A software bill of materials (SBOM) is a comprehensive inventory solution to identify vulnerabilities throughout the supply chain. SBOMs provide unmatched visibility into the project structure by listing all software components the program is made of, including direct and transitive dependencies, with essential data about them: supplier name, component name and version, present vulnerabilities, etc.

As such, an SBOM enables the developers to

• Identify nested vulnerabilities,
• Minimize risks of license violations,
• Understand the state of dependencies (whether they are up to date or were abandoned two years ago).

Conclusion: How to Stay Up-to-date with Security Measures

Cybercriminals are getting bolder and craftier, but the good news is that security experts worldwide develop new techniques and measures aimed at repelling their attacks.

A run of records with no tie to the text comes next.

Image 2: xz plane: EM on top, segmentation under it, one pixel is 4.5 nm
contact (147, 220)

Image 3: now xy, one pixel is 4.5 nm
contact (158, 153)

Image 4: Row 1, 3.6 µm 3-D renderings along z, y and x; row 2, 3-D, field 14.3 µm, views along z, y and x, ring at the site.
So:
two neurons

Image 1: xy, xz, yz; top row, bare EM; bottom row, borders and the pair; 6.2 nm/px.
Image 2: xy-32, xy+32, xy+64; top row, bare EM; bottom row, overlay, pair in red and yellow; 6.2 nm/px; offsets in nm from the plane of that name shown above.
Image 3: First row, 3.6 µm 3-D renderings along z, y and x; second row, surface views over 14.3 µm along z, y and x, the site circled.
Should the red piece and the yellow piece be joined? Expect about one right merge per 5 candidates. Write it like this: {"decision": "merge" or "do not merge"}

Implementing them all may take time, so plan a step-by-step cybersecurity strategy, beginning with the most urgent tasks:

• Implement vulnerability scanners and generate a software bill of materials for your project to gain understanding of the current security status of your infrastructure. From here, gradually substitute vulnerable libraries with safer solutions;
• Transfer your cloud workloads to BellSoft Hardened Images to optimize resource consumption, eliminate licensing issues, and ensure the absence of CVEs in your project;
• Implement the security practices described in this document and promote development processes with security as the core value;
• Know cold the OWASP Top 10 security risks and recommendations on their prevention to promote safer coding practices in your team.